### Dataset excerpts
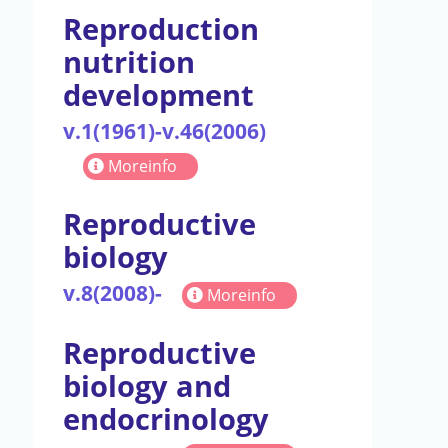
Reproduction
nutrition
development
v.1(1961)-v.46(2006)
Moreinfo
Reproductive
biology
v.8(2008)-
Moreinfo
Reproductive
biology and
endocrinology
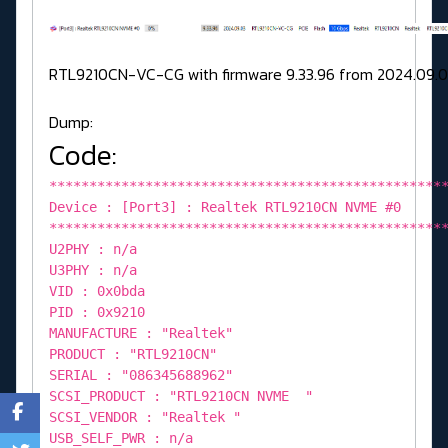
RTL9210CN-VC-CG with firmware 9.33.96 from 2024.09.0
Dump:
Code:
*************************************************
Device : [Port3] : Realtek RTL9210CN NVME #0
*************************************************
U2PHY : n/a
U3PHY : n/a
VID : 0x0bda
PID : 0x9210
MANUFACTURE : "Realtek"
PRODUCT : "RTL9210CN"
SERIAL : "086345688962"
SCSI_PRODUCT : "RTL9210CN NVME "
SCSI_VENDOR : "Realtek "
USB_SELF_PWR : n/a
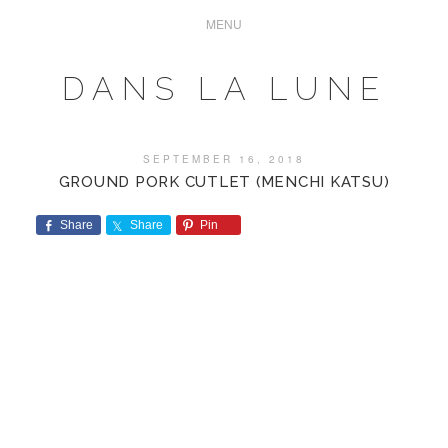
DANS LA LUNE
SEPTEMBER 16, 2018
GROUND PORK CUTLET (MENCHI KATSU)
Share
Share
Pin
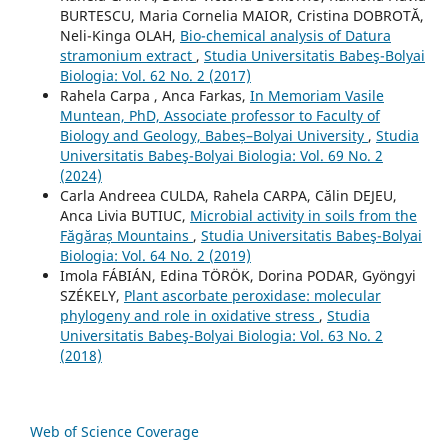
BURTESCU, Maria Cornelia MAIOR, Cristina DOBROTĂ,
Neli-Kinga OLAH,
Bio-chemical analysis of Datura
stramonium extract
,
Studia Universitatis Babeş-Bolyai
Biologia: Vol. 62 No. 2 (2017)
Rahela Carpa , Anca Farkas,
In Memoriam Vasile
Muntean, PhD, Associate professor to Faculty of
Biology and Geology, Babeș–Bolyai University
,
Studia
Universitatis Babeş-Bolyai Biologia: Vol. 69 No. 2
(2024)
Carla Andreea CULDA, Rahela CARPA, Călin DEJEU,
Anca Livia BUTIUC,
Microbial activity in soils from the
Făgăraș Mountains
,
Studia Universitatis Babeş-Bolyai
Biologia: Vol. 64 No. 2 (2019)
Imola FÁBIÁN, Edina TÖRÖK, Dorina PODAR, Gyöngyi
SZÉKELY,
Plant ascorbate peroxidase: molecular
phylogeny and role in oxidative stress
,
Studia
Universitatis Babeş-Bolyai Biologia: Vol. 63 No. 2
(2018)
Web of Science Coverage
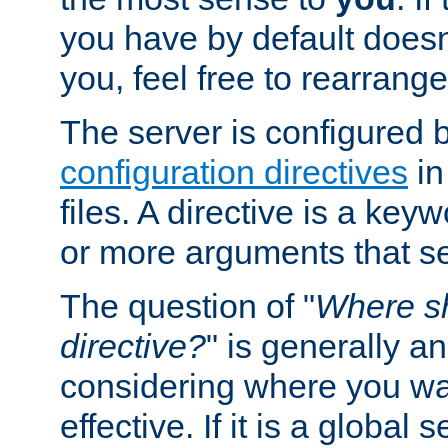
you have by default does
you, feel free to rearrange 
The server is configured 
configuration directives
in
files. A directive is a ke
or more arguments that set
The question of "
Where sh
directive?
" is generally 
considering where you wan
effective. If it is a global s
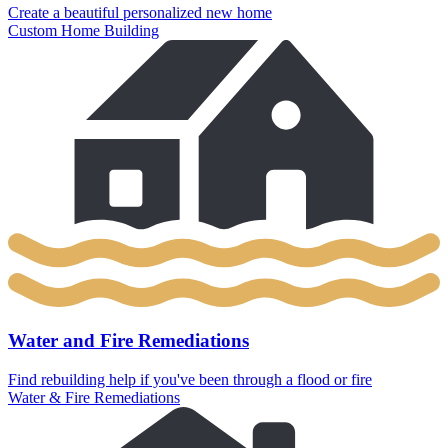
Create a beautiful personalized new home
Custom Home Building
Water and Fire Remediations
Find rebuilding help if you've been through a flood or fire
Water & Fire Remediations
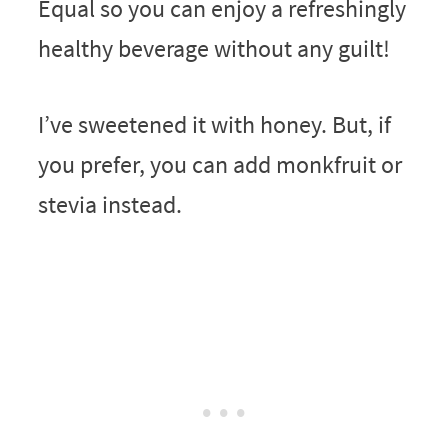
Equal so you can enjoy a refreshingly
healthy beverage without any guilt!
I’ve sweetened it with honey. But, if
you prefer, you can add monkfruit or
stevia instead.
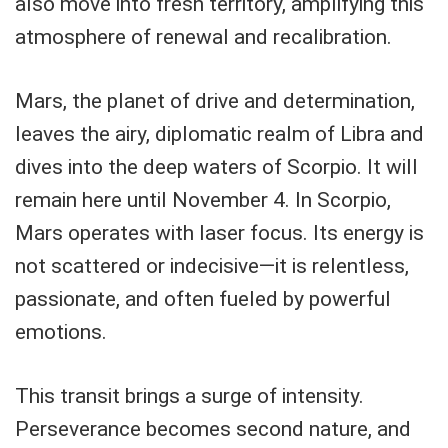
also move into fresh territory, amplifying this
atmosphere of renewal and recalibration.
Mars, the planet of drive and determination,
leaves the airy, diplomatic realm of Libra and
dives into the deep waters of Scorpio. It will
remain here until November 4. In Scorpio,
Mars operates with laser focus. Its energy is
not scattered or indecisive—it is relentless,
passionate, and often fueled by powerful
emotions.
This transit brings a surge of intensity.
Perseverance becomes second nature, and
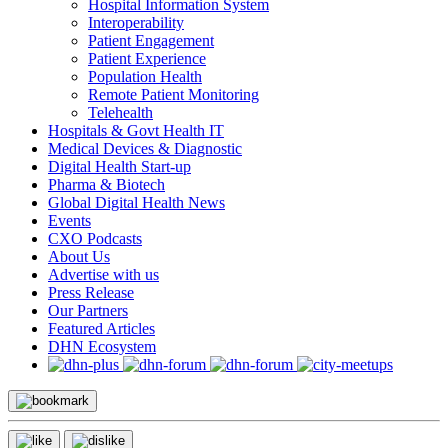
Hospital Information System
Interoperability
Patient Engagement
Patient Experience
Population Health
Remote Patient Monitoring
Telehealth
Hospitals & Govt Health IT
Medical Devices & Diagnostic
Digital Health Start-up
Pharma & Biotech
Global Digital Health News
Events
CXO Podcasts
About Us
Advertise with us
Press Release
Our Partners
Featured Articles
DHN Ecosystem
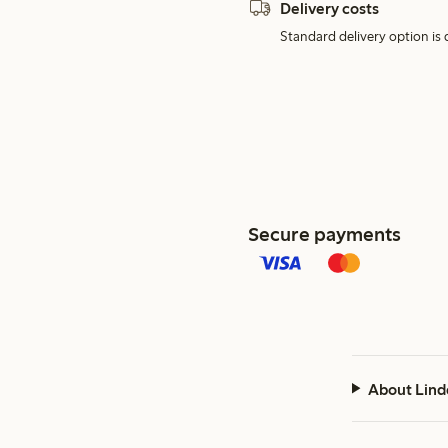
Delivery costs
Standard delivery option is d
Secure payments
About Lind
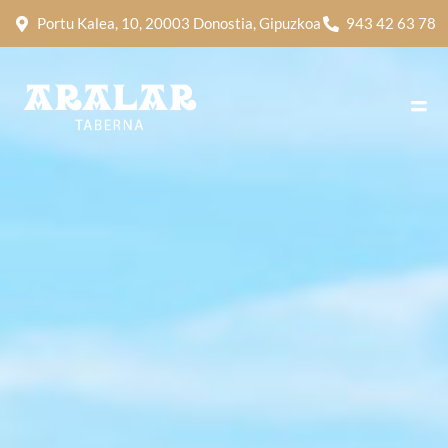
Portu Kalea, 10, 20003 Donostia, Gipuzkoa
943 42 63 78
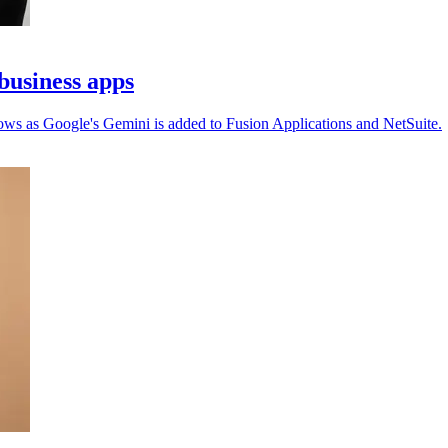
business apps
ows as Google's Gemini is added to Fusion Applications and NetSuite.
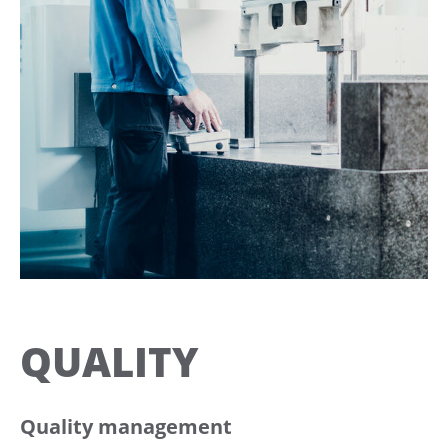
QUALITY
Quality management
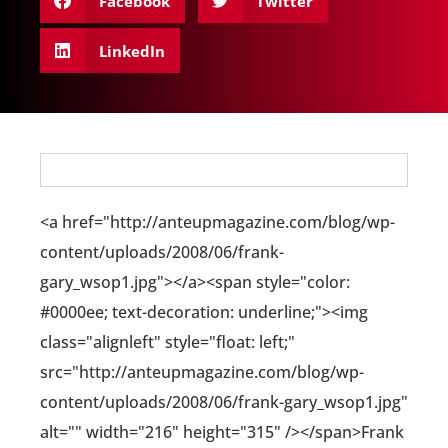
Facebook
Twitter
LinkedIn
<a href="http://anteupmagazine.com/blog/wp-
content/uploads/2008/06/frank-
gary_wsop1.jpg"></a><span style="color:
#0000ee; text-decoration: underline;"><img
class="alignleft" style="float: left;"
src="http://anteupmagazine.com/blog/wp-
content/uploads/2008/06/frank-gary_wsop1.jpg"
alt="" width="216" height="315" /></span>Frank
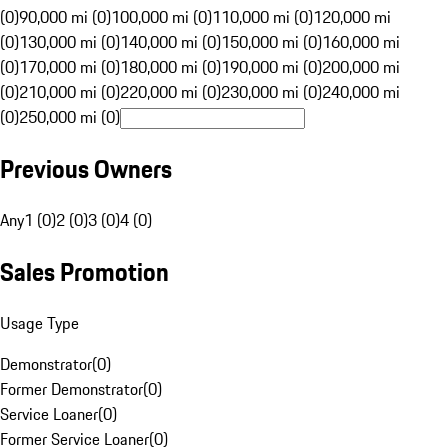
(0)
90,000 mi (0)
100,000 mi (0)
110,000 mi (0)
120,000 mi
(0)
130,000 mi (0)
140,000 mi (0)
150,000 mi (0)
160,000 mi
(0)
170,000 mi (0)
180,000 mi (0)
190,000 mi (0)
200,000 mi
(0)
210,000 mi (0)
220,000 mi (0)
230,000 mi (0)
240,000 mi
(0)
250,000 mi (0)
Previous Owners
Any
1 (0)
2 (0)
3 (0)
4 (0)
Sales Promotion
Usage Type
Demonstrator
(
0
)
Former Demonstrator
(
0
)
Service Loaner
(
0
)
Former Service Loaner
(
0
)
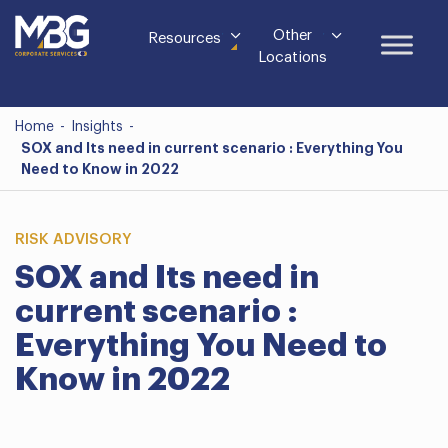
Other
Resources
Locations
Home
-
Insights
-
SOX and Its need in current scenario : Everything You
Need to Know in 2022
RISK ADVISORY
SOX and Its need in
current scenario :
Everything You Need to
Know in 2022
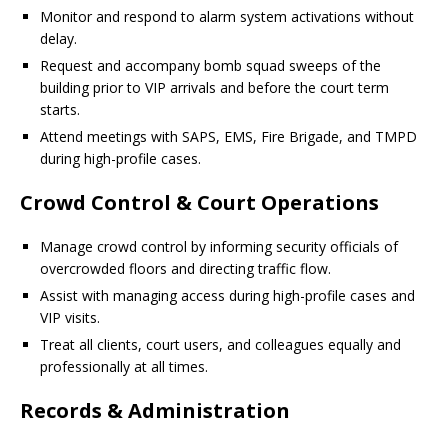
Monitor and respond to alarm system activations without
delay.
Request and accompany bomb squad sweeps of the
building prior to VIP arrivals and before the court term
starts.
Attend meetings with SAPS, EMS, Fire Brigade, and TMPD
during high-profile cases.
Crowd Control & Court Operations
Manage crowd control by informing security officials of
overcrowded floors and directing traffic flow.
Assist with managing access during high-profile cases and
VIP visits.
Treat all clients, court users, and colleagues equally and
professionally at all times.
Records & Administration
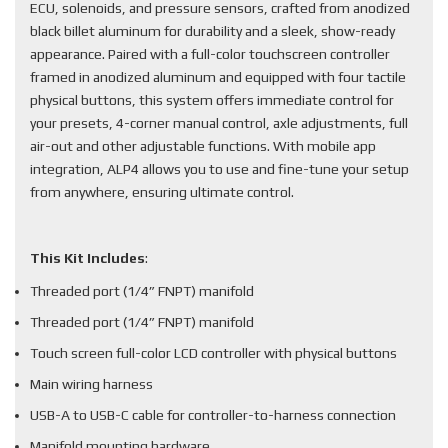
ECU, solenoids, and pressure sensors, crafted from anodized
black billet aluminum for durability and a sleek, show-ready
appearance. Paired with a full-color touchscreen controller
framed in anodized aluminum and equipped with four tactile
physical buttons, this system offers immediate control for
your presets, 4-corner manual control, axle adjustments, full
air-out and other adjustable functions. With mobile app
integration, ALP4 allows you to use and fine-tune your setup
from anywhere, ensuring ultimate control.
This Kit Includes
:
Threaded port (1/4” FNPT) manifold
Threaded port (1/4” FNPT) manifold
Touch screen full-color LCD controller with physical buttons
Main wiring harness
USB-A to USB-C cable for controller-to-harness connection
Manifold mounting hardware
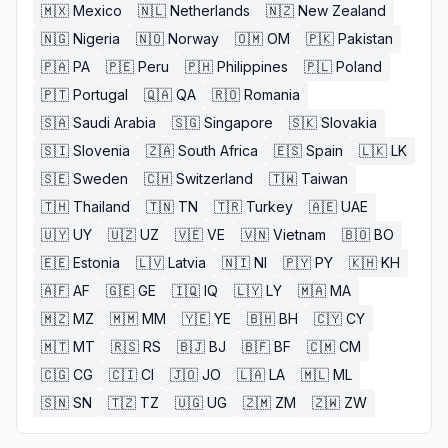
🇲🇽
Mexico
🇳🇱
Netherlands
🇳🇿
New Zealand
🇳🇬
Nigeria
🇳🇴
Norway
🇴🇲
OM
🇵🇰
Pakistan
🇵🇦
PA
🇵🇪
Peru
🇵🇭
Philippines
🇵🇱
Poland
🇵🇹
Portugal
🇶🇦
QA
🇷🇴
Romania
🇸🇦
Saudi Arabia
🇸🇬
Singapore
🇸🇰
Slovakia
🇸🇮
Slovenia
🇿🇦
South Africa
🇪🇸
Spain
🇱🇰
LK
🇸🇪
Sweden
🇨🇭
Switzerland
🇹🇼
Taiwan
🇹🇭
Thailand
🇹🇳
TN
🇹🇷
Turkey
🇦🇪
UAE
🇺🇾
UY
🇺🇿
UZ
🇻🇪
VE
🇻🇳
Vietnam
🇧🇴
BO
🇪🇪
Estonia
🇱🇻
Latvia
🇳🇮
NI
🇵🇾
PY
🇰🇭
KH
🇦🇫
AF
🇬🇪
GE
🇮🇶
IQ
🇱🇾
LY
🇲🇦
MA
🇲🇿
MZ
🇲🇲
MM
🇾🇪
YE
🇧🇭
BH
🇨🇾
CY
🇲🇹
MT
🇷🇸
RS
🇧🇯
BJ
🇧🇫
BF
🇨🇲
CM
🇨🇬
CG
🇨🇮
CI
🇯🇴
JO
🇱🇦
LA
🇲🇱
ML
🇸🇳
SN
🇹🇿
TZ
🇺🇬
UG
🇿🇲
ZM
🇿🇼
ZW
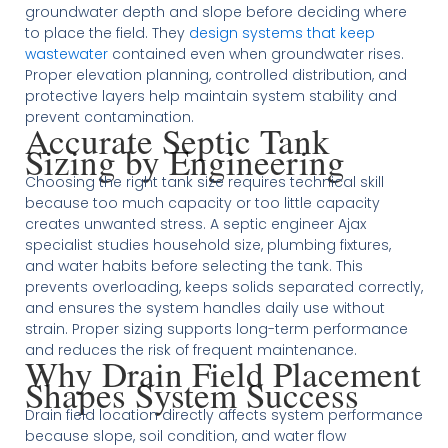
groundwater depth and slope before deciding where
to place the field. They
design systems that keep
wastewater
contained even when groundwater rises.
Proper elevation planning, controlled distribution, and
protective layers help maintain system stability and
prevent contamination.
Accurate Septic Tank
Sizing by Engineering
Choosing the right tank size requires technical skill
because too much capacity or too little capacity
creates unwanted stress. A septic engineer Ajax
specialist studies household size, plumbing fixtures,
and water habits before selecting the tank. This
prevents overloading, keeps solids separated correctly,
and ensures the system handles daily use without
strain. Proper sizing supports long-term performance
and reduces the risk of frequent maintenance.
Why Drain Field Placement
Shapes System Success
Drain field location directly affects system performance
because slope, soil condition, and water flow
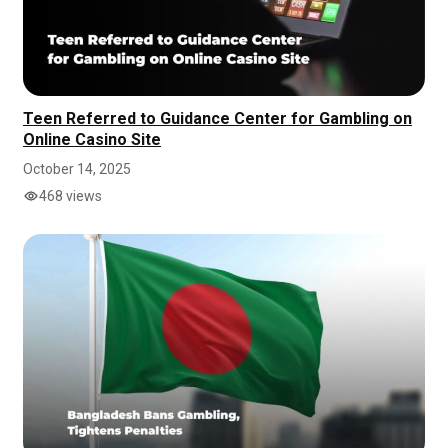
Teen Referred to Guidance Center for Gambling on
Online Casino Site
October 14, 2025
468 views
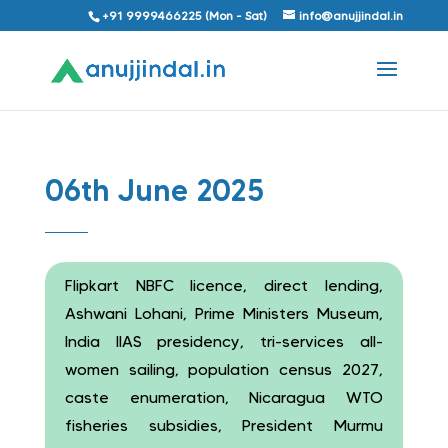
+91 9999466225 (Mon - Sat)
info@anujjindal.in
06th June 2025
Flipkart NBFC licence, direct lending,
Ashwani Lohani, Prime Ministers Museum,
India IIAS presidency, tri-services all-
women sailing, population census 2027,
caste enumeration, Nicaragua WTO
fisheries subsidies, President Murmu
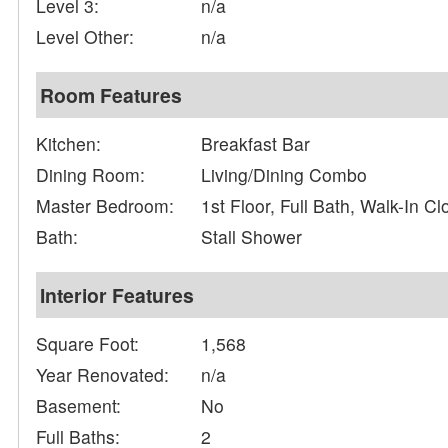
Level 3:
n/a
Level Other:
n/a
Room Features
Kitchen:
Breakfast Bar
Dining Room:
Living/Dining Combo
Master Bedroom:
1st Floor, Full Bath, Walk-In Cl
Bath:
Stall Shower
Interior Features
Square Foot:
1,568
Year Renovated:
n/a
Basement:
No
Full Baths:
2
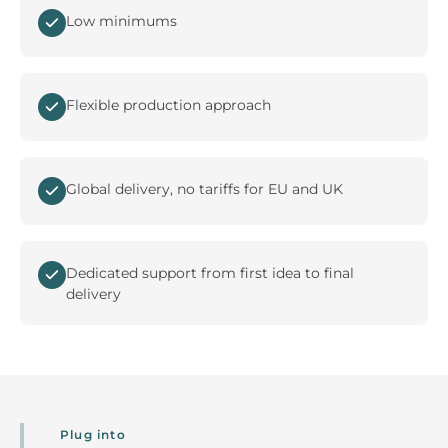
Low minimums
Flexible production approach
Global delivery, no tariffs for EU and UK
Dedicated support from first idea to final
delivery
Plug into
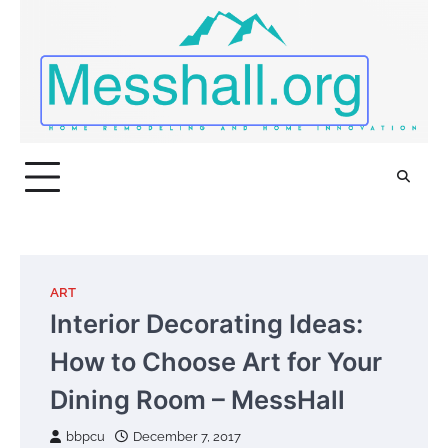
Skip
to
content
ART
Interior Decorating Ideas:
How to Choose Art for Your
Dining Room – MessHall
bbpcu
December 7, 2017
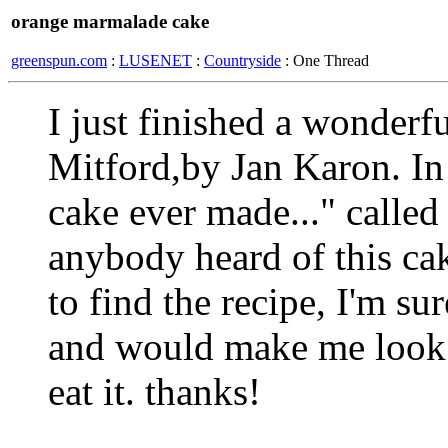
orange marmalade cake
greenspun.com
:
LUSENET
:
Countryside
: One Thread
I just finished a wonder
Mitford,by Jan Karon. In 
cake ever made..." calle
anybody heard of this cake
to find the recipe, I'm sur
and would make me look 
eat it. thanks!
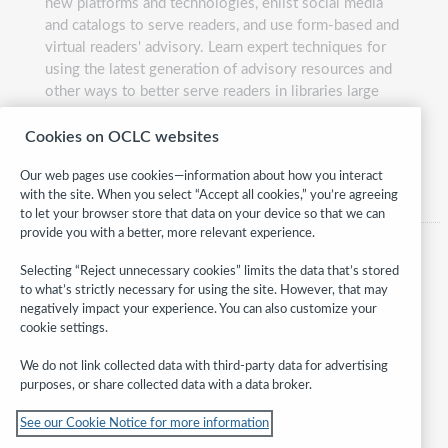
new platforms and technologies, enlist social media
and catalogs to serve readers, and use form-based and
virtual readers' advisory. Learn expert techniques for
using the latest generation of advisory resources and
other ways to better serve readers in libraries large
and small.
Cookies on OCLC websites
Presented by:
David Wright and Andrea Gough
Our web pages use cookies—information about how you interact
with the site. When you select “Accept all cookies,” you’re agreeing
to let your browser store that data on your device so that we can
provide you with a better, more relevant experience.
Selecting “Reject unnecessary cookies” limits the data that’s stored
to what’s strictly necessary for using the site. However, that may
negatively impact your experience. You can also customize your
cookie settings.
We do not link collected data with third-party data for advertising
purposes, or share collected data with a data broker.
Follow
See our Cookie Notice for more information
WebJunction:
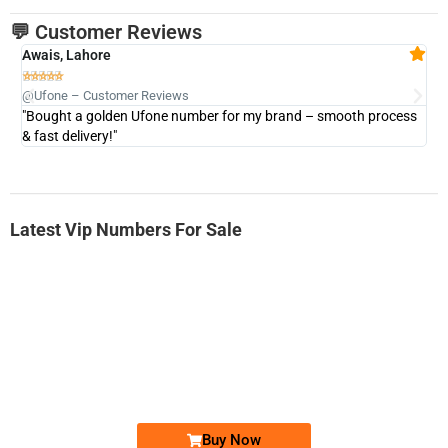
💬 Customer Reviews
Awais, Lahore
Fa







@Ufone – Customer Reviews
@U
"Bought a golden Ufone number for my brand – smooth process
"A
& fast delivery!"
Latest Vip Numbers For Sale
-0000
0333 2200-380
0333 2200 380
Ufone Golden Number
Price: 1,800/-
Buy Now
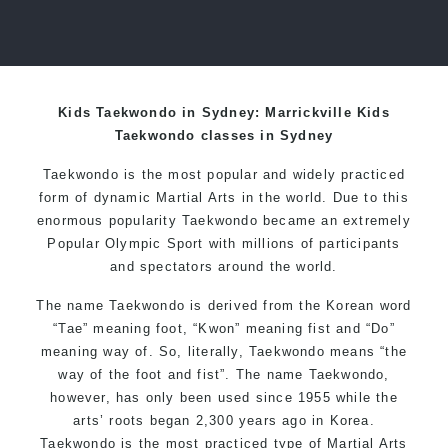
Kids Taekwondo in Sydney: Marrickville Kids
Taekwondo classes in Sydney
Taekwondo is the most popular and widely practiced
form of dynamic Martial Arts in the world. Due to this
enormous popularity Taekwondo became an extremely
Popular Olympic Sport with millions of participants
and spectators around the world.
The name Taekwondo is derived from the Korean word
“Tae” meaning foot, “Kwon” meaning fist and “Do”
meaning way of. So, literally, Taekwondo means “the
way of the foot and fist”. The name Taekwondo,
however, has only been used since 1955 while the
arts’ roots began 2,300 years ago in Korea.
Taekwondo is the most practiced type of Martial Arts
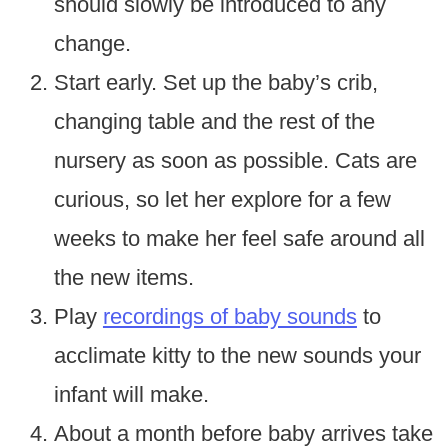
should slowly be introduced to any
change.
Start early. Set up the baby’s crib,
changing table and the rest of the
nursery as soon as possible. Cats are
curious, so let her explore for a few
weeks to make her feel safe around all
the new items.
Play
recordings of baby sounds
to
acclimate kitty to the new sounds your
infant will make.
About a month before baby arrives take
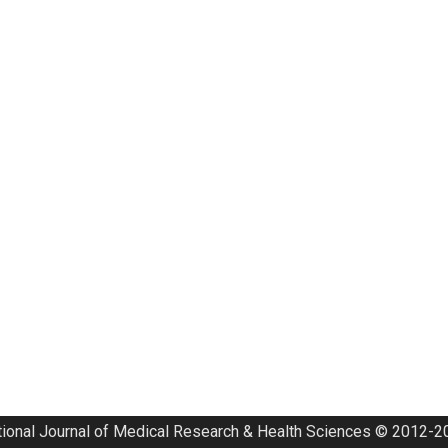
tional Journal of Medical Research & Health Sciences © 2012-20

### Work item
Across the data, pull every line containing the string "anteupmagazine".

### Reply
<a href="http://anteupmagazine.com/blog/wp-
src="http://anteupmagazine.com/blog/wp-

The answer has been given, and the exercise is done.